■ **Exercise**
Where the records hold the string "forecasting", show the whole line it sits on.

■ **Available records**
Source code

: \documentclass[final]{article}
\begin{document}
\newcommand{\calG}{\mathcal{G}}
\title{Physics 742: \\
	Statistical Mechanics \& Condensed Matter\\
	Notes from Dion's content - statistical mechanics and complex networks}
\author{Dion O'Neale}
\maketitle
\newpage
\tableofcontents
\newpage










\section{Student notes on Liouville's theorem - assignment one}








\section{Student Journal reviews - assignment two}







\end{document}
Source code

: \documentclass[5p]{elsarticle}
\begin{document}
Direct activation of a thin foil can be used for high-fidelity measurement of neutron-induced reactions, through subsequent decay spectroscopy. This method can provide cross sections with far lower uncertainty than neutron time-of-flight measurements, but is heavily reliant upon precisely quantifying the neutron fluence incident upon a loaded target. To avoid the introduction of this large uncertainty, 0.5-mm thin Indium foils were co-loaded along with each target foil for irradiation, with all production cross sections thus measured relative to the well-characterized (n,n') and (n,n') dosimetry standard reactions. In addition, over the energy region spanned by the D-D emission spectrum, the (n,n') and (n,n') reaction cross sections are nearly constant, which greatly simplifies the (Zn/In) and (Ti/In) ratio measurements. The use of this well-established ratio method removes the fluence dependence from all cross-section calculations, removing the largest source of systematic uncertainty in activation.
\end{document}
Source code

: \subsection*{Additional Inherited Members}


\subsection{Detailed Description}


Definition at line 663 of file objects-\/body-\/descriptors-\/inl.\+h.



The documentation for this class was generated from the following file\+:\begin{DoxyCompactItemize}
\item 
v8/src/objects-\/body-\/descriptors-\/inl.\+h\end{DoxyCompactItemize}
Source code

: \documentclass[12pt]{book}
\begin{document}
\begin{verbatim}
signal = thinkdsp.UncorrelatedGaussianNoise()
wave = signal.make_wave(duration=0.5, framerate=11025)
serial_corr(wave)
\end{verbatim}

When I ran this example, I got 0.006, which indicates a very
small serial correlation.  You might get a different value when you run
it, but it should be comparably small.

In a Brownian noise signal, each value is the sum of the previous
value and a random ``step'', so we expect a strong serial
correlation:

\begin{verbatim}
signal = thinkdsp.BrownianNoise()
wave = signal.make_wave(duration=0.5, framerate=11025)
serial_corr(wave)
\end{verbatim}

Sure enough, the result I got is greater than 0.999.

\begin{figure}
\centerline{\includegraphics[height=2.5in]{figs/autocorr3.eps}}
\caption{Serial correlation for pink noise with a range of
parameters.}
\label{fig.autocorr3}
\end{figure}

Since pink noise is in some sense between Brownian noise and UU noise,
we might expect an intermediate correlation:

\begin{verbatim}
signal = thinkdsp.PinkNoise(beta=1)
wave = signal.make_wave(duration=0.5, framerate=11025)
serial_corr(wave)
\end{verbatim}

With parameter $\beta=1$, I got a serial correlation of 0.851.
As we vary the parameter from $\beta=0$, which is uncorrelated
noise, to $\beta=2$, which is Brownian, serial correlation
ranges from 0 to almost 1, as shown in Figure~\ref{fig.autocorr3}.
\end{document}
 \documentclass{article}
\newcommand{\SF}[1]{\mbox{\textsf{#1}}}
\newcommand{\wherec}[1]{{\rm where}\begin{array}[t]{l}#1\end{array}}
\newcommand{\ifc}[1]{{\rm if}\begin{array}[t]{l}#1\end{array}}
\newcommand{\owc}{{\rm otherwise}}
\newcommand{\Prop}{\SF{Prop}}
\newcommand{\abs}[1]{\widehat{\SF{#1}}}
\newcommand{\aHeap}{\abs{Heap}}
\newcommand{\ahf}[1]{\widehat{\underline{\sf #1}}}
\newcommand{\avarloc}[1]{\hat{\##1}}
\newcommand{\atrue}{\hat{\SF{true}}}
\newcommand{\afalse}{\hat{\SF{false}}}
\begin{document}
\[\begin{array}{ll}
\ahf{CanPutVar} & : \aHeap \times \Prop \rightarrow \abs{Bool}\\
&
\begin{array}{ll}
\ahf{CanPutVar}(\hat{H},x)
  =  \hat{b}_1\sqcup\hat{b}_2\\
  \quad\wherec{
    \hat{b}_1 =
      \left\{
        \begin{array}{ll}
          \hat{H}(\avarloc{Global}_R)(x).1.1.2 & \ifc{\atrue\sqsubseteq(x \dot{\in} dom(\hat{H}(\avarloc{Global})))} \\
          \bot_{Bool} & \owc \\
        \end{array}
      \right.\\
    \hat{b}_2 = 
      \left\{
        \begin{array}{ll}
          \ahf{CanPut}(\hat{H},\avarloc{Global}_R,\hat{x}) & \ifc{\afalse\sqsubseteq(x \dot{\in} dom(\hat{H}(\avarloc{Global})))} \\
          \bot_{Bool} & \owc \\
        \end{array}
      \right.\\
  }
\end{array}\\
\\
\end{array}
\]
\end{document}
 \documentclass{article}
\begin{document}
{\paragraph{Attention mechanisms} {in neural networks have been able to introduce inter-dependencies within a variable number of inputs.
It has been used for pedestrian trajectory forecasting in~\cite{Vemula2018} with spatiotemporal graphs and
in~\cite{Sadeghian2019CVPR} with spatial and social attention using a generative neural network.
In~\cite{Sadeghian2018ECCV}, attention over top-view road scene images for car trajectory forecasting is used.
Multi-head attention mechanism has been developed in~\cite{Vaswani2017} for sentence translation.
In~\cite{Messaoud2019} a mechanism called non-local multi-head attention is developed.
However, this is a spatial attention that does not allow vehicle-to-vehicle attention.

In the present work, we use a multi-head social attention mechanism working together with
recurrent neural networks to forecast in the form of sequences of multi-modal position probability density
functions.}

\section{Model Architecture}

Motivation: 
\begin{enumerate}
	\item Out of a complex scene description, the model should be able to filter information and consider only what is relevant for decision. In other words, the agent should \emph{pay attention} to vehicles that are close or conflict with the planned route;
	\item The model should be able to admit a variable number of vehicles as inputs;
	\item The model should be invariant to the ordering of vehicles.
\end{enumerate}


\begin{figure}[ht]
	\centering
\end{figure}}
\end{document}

■ **Answer area**
It has been used for pedestrian trajectory forecasting in~\cite{Vemula2018} with spatiotemporal graphs and
In~\cite{Sadeghian2018ECCV}, attention over top-view road scene images for car trajectory forecasting is used.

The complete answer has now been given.